La Commission européenne a annoncé mardi avoir ouvert une enquête formelle contre le géant gazier russe Gazprom, qu'elle soupçonne d'entrave à la concurrence et de manipulation des prix dans plusieurs pays d'Europe centrale et orientale très dépendants des livraisons de gaz russe.
Gardienne de la concurrence en Europe, la Commission soupçonne notamment Gazprom d'avoir "empêché la diversification de l'approvisionnement en gaz" dans ces pays et "imposé à ses clients des prix du gaz injustifiés en les liant aux prix du pétrole".
"Si elles sont prouvées, de telles pratiques sont susceptibles de constituer une restriction à la concurrence et de provoquer une hausse des prix ainsi qu'une détérioration de la sécurité des approvisionnements", explique la Commission.
Les pays concernés sont la Pologne, la République tchèque, la Slovaquie, la Bulgarie, la Hongrie, la Lituanie, la Lettonie et l'Estonie, a précisé à l'AFP Antoine Colombani, porte-parole du commissaire européen chargé de la Concurrence, Joaquin Almunia. Mais "il n'est pas exclu qu'en fonction des résultats de l'enquête, elle soit étendue à d'autres pays", a-t-il dit.

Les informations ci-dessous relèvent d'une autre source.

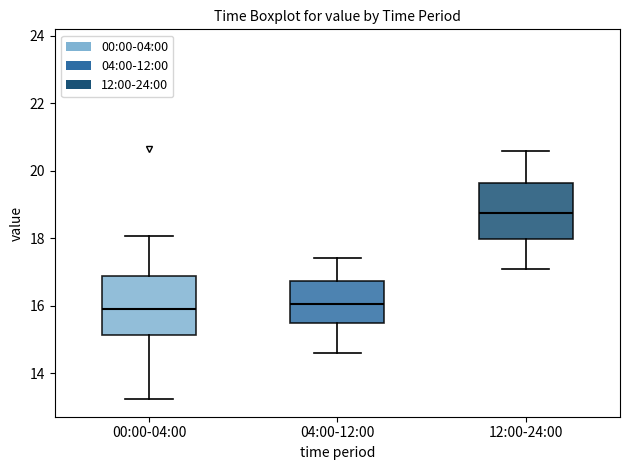

Reading left to right, transcribe this box plot: for each box, give where its median line is, the range the box spans, and where its two whiskers end, as read against the y-axis. The values are not printed on the chart, so give them approximately, as read against the axis.

00:00-04:00: median 16.0, box 15.2 to 16.8, whiskers 13.2 to 18.0
04:00-12:00: median 16.0, box 15.4 to 16.8, whiskers 14.6 to 17.4
12:00-24:00: median 18.8, box 18.0 to 19.6, whiskers 17.2 to 20.6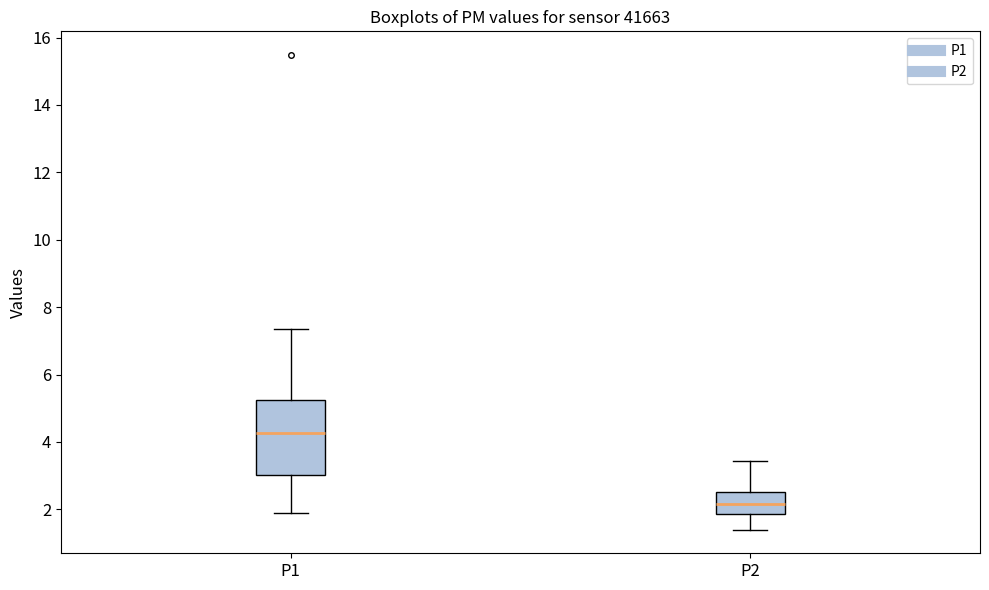

Reading left to right, transcribe this box plot: for each box, give where its median line is, the range the box spans, and where its two whiskers end, as read against the y-axis. The values are not printed on the chart, so give them approximately, as read against the axis.

P1: median 4.2, box 3.0 to 5.2, whiskers 2.0 to 7.4
P2: median 2.2, box 1.8 to 2.6, whiskers 1.4 to 3.4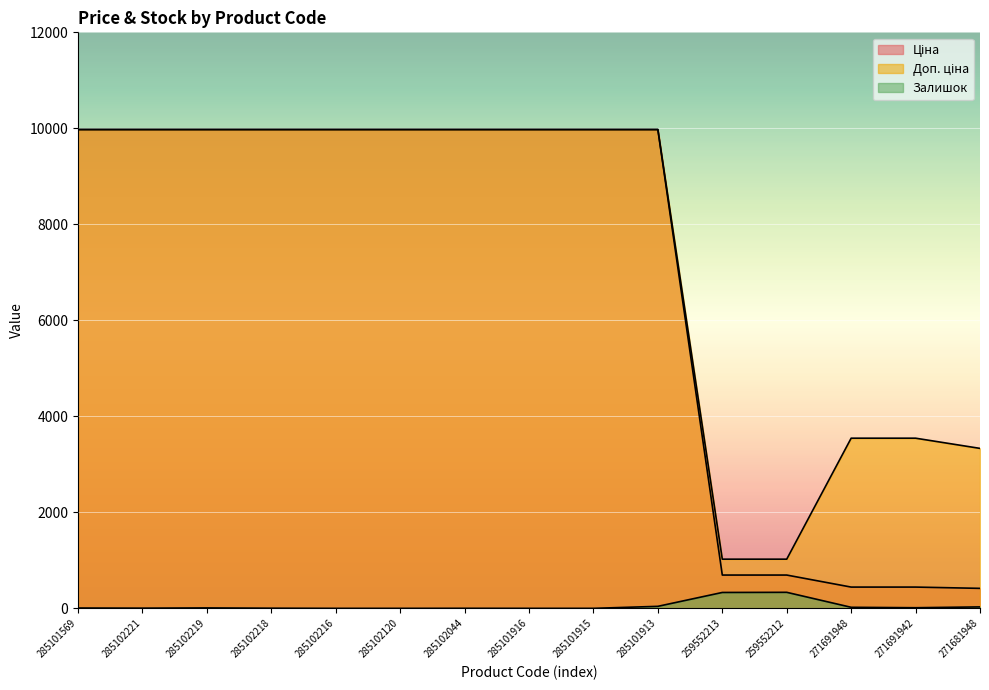

List the labels in order of Доп. ціна value, smallest first.

259552213, 259552212, 271681948, 271691948, 271691942, 285101569, 285102221, 285102219, 285102218, 285102216, 285102120, 285102044, 285101916, 285101915, 285101913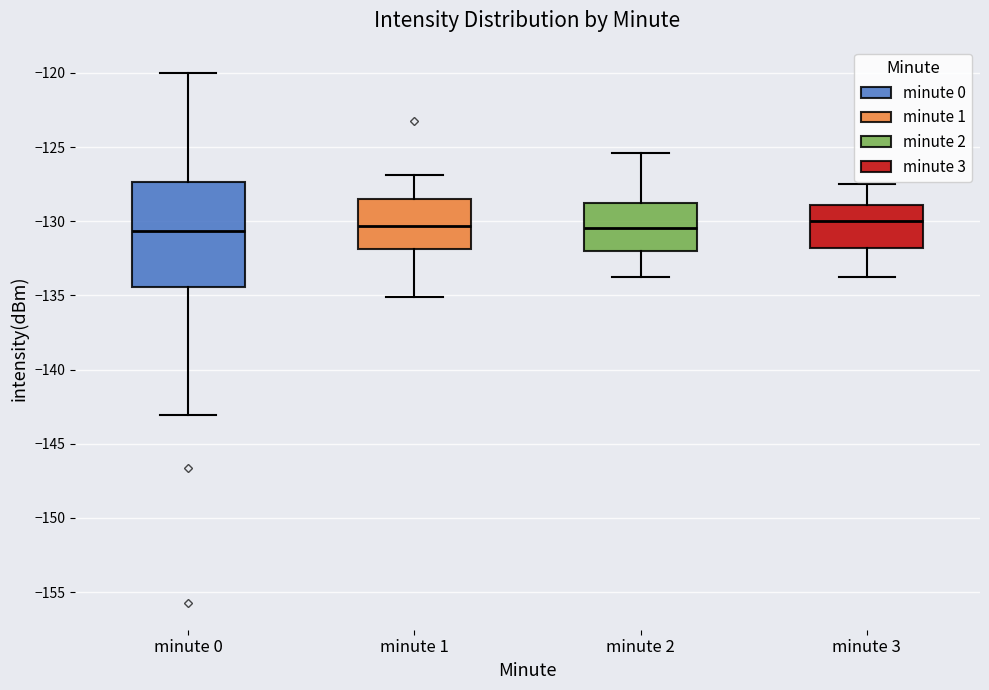

Which box is the tallest, from its lower edge to its upper edge?

minute 0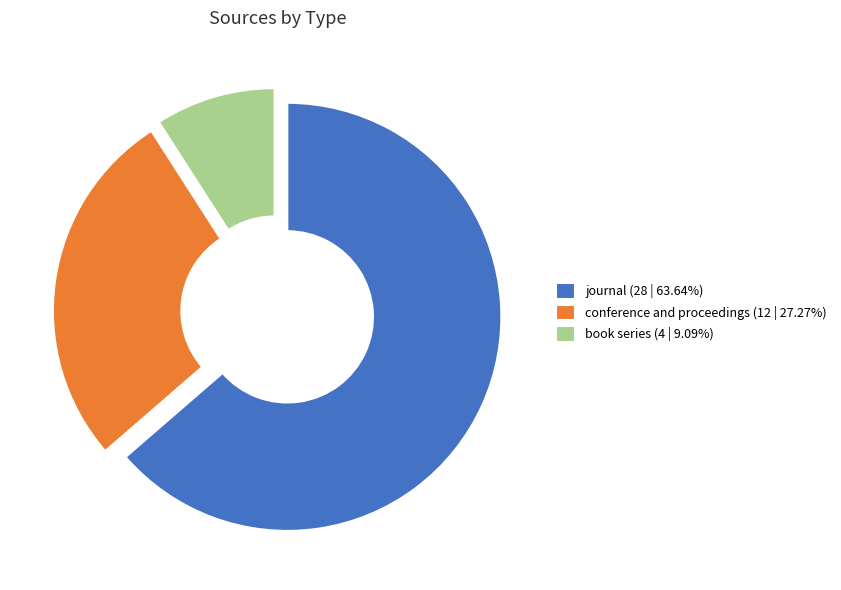

What is the ratio of the value at conference and proceedings (12 | 27.27%) to the value at journal (28 | 63.64%)?

0.4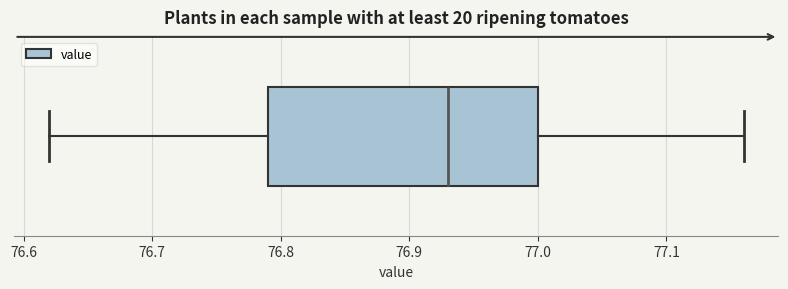

Read this box plot against the x-axis: the position of the median line, the range covered by the box, and the ends of both whiskers. The values are not printed on the chart, so give them approximately, as read against the axis.

median 76.93, box 76.79 to 77.00, whiskers 76.62 to 77.16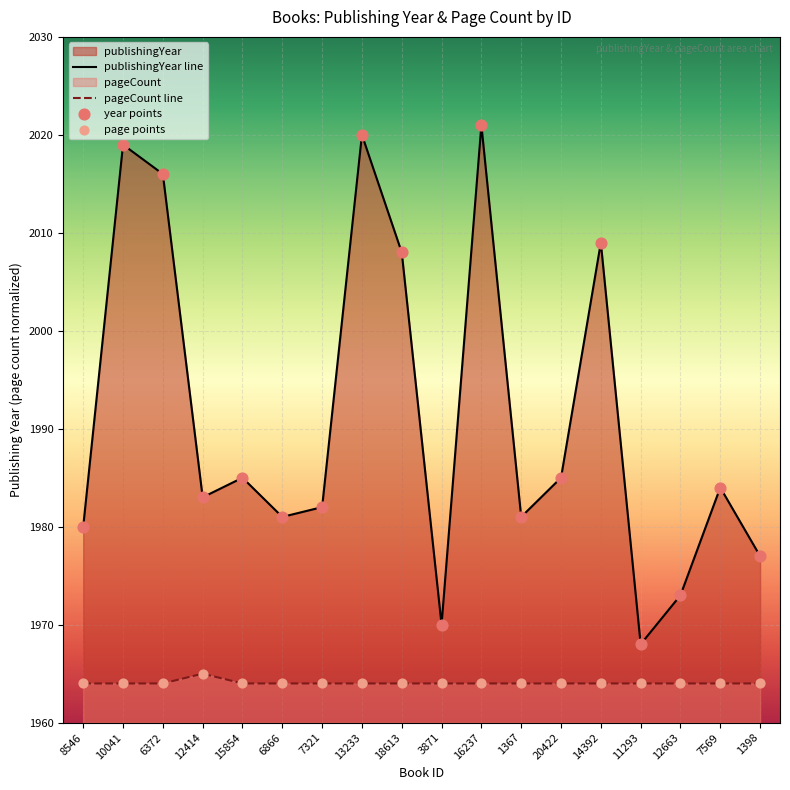

What is the total value across all series at 16237?

3985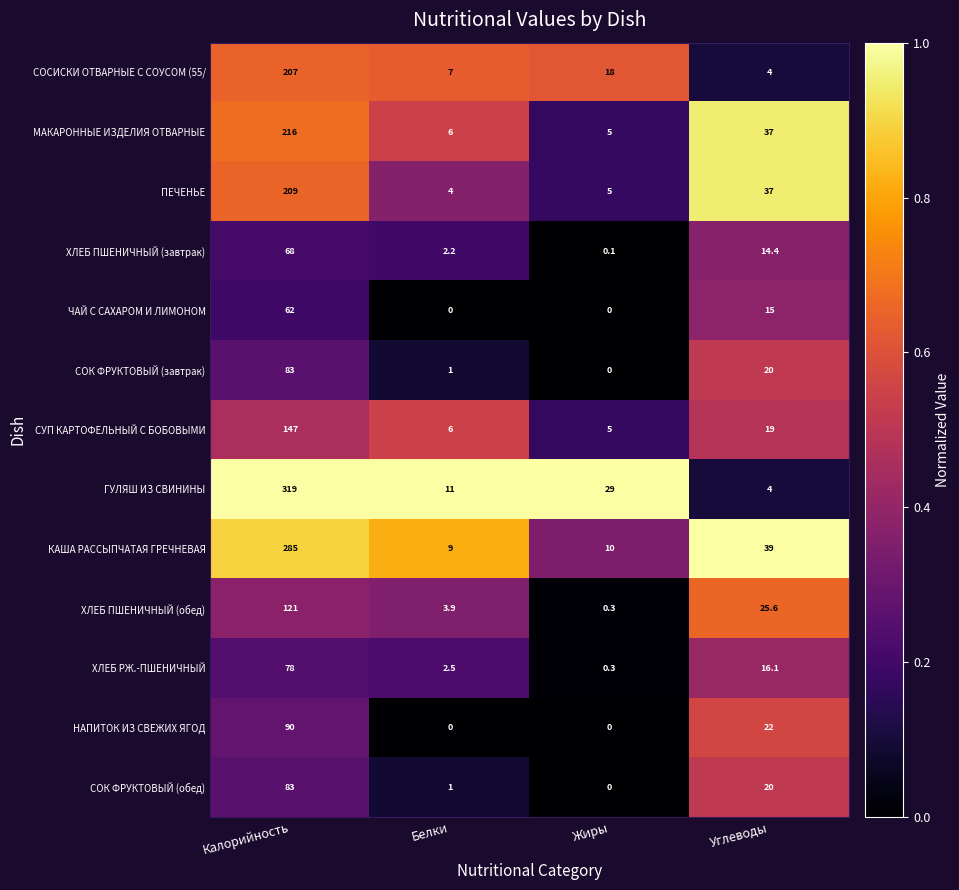

At which category is the sum across all series the highest?

Калорийность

Selon une source proche du dossier, Gazprom est notamment soupçonné de "chercher à segmenter le marché intérieur européen pour pouvoir pratiquer des prix différents selon les Etats membres", notamment en empêchant les Etats à qui il fournit du gaz de le revendre ensuite à d'autres.
La crainte est notamment que "les prix pratiqués ne soient plus liés aux fondamentaux" des prix du gaz, explique cette source, "ce qui en fin de chaîne rejaillit sur le consommateur final".
L'ouverture de cette procédure "ne préjuge pas de l'issue de l'enquête mais signifie que la Commission traitera le dossier en priorité", rappelle le communiqué.
Cette annonce n'est pas une surprise: la Commission avait indiqué fin septembre 2011 qu'elle menait des inspections inopinées dans les locaux de compagnies présentes dans le secteur du gaz naturel en Europe, et plusieurs sources avaient alors expliqué que ces perquisitions faisaient suite à des soupçons visant Gazprom.
La Lituanie avait en effet déposé en janvier 2011 une plainte à Bruxelles contre Gazprom, qu'elle accusait de position dominante.
Au moment où elle a procédé aux perquisitions, fin septembre 2011, la Commission avait indiqué que son enquête préliminaire se concentrait sur la production de gaz en amont pour savoir si la concurrence avait été entravée "soit unilatéralement, soit à travers des accords".
En annonçant l'ouverture d'une enquête formelle contre le seul Gazprom, elle semble avoir finalement privilégié la première hypothèse.
A l'époque, non seulement Gazprom, mais aussi les groupes allemands d'énergie RWE et EON, l'Autrichien OMV et la compagnie lituanienne Lietuvos Dujos avaient reçu la visite des inspecteurs de Bruxelles.
La Commission rappelle qu'il n'existe pas de délai légal en matière d'enquêtes pour pratiques anticoncurrentielles, car elles dépendent "de nombreux facteurs, parmi lesquels la complexité du cas traité, l'étendue de la coopération de l'entreprise en question avec la Commission et l'exercice de ses droits à la défense".
La Commission a précisé à l'AFP que 25% du gaz consommé en Europe provenait de Russie, tous producteurs confondus.
Les contrats sur lesquels porte l'enquête concernent "entre 60 et 100% de la consommation de gaz dans les pays concernés", a précisé M. Colombani.
Les enquêtes de la Commission pour abus de position dominante sont susceptibles de déboucher sur des sanctions financières, qui peuvent atteindre 10% du chiffre d'affaires d'une société.